Наместник внимательно смотрел на него.

– Так что, опасения Синедриона не напрасны, Иуда?

– Может быть. Один Господь знает, чего Он хочет.

– То есть?

– Можешь смеяться, игемон, можешь не верить. Но Иисус – посланник Бога, выполняет Его волю, значит, все свершится так, как угодно Всевышнему.

Повисла пауза.

– Ты правильно заметил, Иуда, я не верю во все это, – резко сказал Пилат. – Меня не интересуют ваши внутренние распри. Мне, как наместнику, важно поддерживать в Иудее мир и порядок, регулярно собирать налоги.

– Не волнуйся, игемон, для власти Рима Иисус не опасен. В его проповедях нет ничего недозволенного, он слишком далек от таких материй, чтобы представлять угрозу Риму.

– Тогда чего так боится первосвященник?

– Мыслей. Речи и действия Иисуса будят мысли и сомнения, заставляют задуматься.

– Ясно. Тогда передай своему другу, чтобы он опасался, священники очень злы и обеспокоены. Вы не боитесь их мести?

– Господь решит его судьбу, мою тоже.

– Безумцы!.. Ладно, как знаешь. Пока не затронуты интересы Рима, это не мое дело.

– Это точно, игемон. Тебе не о чем тревожиться.

– Благодарю за заботу! – с иронией ответил Пилат. – Что ж, если от трапезы ты решительно отказываешься, больше я тебя не задерживаю. Спасибо за беседу.

– Тебе тоже, игемон. Прощай. Благослови тебя Бог.

– Ты призываешь благословение на язычника, Иуда?

– Почему бы нет? Господь милостив. Твое происхождение и статус не мешают мне относиться к тебе с уважением.

– Верно. Надо признать, ты вызываешь у меня такие же чувства. Я рад, что судьба свела нас, хотя обидно, что мы всегда будем по разные стороны. Иди. Пусть твой Бог поможет тебе выбрать верный путь.
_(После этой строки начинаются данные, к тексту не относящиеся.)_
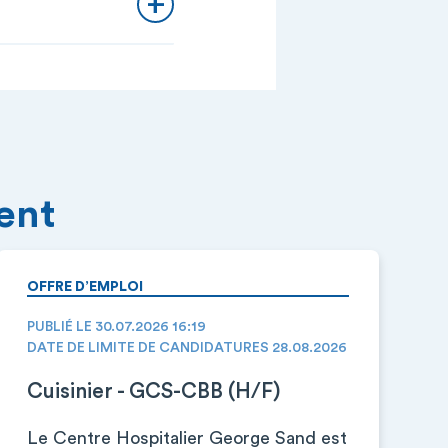
ment
OFFRE D’EMPLOI
PUBLIÉ LE 30.07.2026 16:19
DATE DE LIMITE DE CANDIDATURES 28.08.2026
Cuisinier - GCS-CBB (H/F)
Le Centre Hospitalier George Sand est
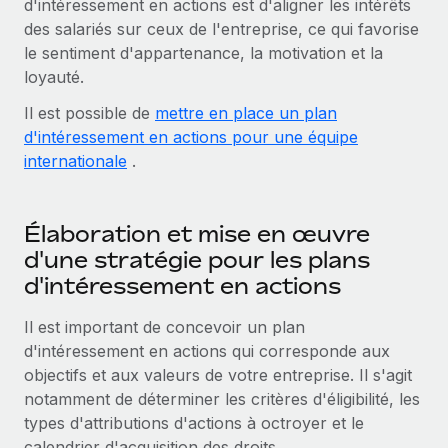
d'intéressement en actions est d'aligner les intérêts
Comparer Remote
pays
des salariés sur ceux de l'entreprise, ce qui favorise
Connexion
Gestion des freelances
Nederlands
Examinez notre service par rapport aux autres
le sentiment d'appartenance, la motivation et la
Intégrez et gérez vos freelances partout dans le monde
Calculateur de paiement des freelances
loyauté.
Français
Découvrez les devises disponibles et les vitesses de
PEO
CROISSANCE
Il est possible de
paiement pour vos freelances internationaux
mettre en place un plan
Sous-traitez les opérations complexes liées à l’emploi
Deutsch
d'intéressement en actions pour une équipe
Start-ups
internationale
.
Des solutions agiles et internationales pour les RH et la
APPRENDRE AVEC REMOTE
Español
paie des entreprises en pleine croissance
INFRASTRUCTURE
Recherche et guides
Intégration Remote
Entreprises intermédiaires
Italiano
Élaboration et mise en œuvre
Intégrez vos RH aux flux de travail en toute simplicité
Études de cas
Développez vos équipes avec des solutions RH sur
d'une stratégie pour les plans
mesure
Português (Portugal)
d'intéressement en actions
Plateforme
Glossaire RH
Des fonctions RH clés intégrées pour votre équipe
Entreprise
日本語
Il est important de concevoir un plan
Checklists et modèles
Les RH à l’international pour les grandes entreprises
Connecter
Nouveau
d'intéressement en actions qui corresponde aux
Descriptions de postes
한국어
objectifs et aux valeurs de votre entreprise. Il s'agit
Connectez n'importe quel outil d’IA à Remote grâce à
notamment de déterminer les critères d'éligibilité, les
notre MCP
TRAVAILLONS ENSEMBLE
Webinaires
中文（简体）
types d'attributions d'actions à octroyer et le
Partenaires stratégiques de la tech
Intégrations
calendrier d'acquisition des droits.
– И я молю Его об этом. Прощай, игемон.

С достоинством, как равный, поклонившись наместнику, Иуда вышел.

Он не торопился, шагая по едва освещенным луной улицам, и при ее заходе достиг дома Клеопы. Иисус и остальные с беспокойством ожидали его.

– Ну что? – почти одновременно вырвалось у них, едва он переступил порог дома.

– Все в порядке. Была довольно интересная беседа.

– О чем?

– О тебе, Назарянин. Наместник хотел знать, кто ты, чего от тебя ожидать, почему твое появление вызвало волнения в городе… Не бойся! – прибавил он, увидев, как вздрогнул Иисус. – Пилат не хочет тебя трогать. Пока…

Галилеяне облегченно выдохнули. Иуда внимательно смотрел на друга.

– Наместник предупредил: члены Синедриона очень злы, просят о твоем аресте.

Глаза Иисуса расширились.

– Он пока не собирается выполнять их просьбу, но если ты дашь повод…

– Что тогда?

– Для римлян главное – порядок и покой в провинции. У наместника нет причин защищать тебя.

– Что же делать?

– Вернуться в Галилею, где Синедрион тебя не достанет, либо остаться здесь, но тогда быть готовым ко всему.

– А что бы сделал ты?

– Не важно, что сделал бы я, – жестко ответил Иуда. – Ты сам должен решить.

Воцарилась тишина. Несколько мгновений они мерились взглядами. Потом Иисус опустил глаза.

– Давайте спать, – тихо сказал он. – Завтра возвращаемся в Галилею.